CHEERS to the female-staffed SoEx, for successfully pulling off the grand opening of a beautiful permanent home.
CHEERS to Stephanie Syjuco, for successfully bridging her interest in black markets with a commercial art fair, to critical acclaim. It’s a dicey proposition to put other artists and galleries’ livelihood (and by extension, one’s own popularity and career if there’s a bad fallout) at stake but Stephanie forged (ahem!) ahead with a great idea, and it’s proven to be a timely commentary on the art market and the economic climate. Read about Copystand, her project at the Frieze Art Fair on NYTimes.com and Guardian.co.uk.

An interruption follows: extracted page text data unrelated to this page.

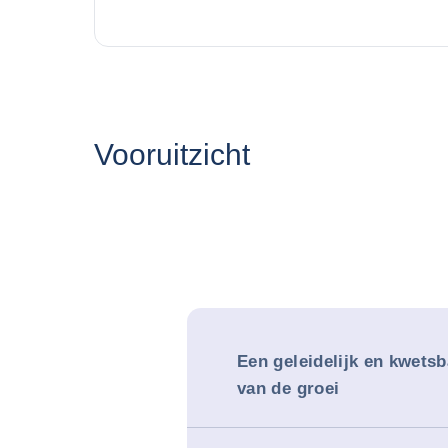
Vooruitzicht
Een geleidelijk en kwetsb
van de groei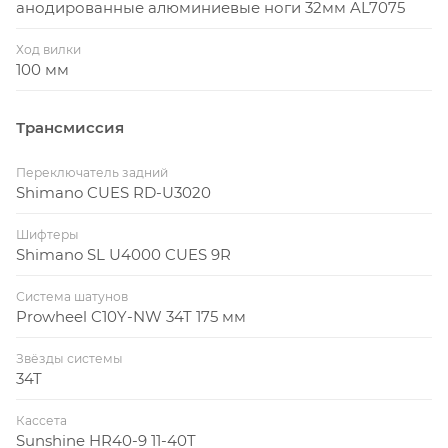
анодированные алюминиевые ноги 32мм AL7075
Ход вилки
100 мм
Трансмиссия
Переключатель задний
Shimano CUES RD-U3020
Шифтеры
Shimano SL U4000 CUES 9R
Система шатунов
Prowheel C10Y-NW 34T 175 мм
Звёзды системы
34T
Кассета
Sunshine HR40-9 11-40T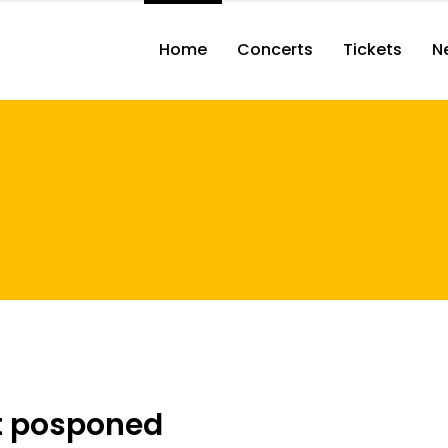
Home
Concerts
Tickets
N
t posponed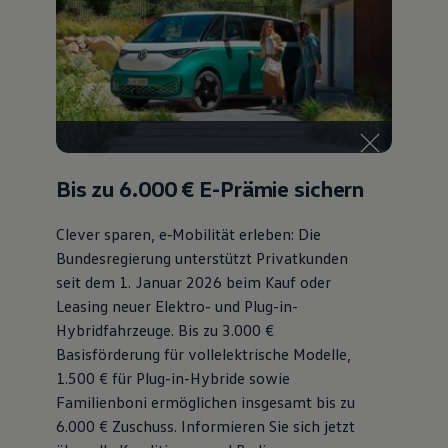
Bis zu 6.000 €
E-Prämie sichern
Clever sparen, e‑Mobilität erleben: Die
Bundesregierung unterstützt Privatkunden
seit dem 1. Januar 2026 beim Kauf oder
Leasing neuer Elektro- und Plug-in-
Hybridfahrzeuge. Bis zu 3.000 €
Basisförderung für vollelektrische Modelle,
1.500 € für Plug-in-Hybride sowie
Familienboni ermöglichen insgesamt bis zu
6.000 €
Zuschuss⁠. Informieren Sie sich jetzt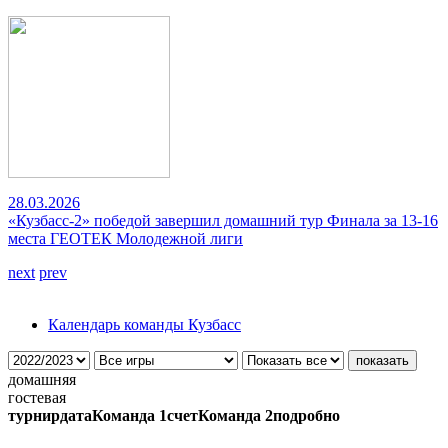
28.03.2026
«Кузбасс-2» победой завершил домашний тур Финала за 13-16
места ГЕОТЕК Молодежной лиги
next
prev
Календарь команды Кузбасс
домашняя
гостевая
турнир
дата
Команда 1
счет
Команда 2
подробно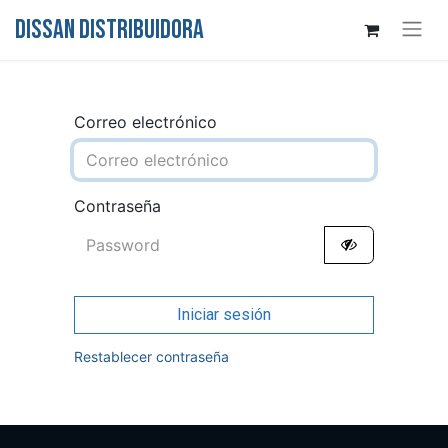
DISSAN DISTRIBUIDORA
Correo electrónico
Contraseña
Iniciar sesión
Restablecer contraseña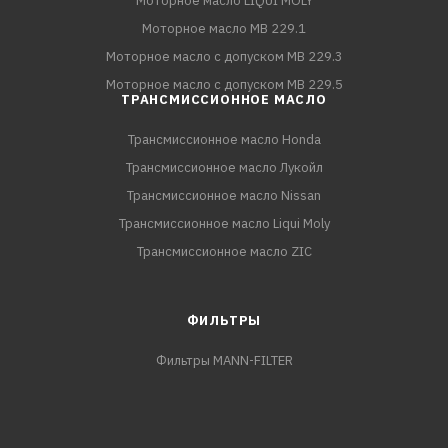
Моторное масло LIQUI MOLY
Моторное масло MB 229.1
Моторное масло с допуском MB 229.3
Моторное масло с допуском MB 229.5
ТРАНСМИССИОННОЕ МАСЛО
Трансмиссионное масло Honda
Трансмиссионное масло Лукойл
Трансмиссионное масло Nissan
Трансмиссионное масло Liqui Moly
Трансмиссионное масло ZIC
ФИЛЬТРЫ
Фильтры MANN-FILTER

These feats are admirable. It’s pretty extraordinary to be so committed to a vision and a practice. You could say that being an artist is like being a small business owner — the fact is, most people don’t have the stomach for the financial ups and downs, much less the creative ones.
There’s nothing wrong with being ambitious.
Calvin Tompkin’s recent profile of contemporary artist Urs Fishcher in the New Yorker left me with two major takeaways. Curiously, they had nothing to do with art practice — Fischer seems too mercurial to extract much substance in that area. Rather, I was quite impressed with Urs Fischer as an organization.
Tompkins described a visit to Fischer’s studio, where the staff ate lunch — loaves of french bread and cheese — communally in the studio kitchen. I loved this. If I ever have staff, I’d like it to be the kind of work environment where a convivial meal is part of the day. (I’d add tea, fruit and chutney to the pantry.)
Second, Fischer employed close friends whose honesty and judgment he could rely on. Only very successful international artists can command fees that allow for full-time staff, yet I find the idea of paying people who I love and trust, and treating them well as colleagues, to be really beautiful and inspiring.
It’s wildly ambitious for me to imagine myself in Fischer’s shoes. Yet these mental notes form a welcome alternative to the model of the lone artist toiling away in isolation and struggle.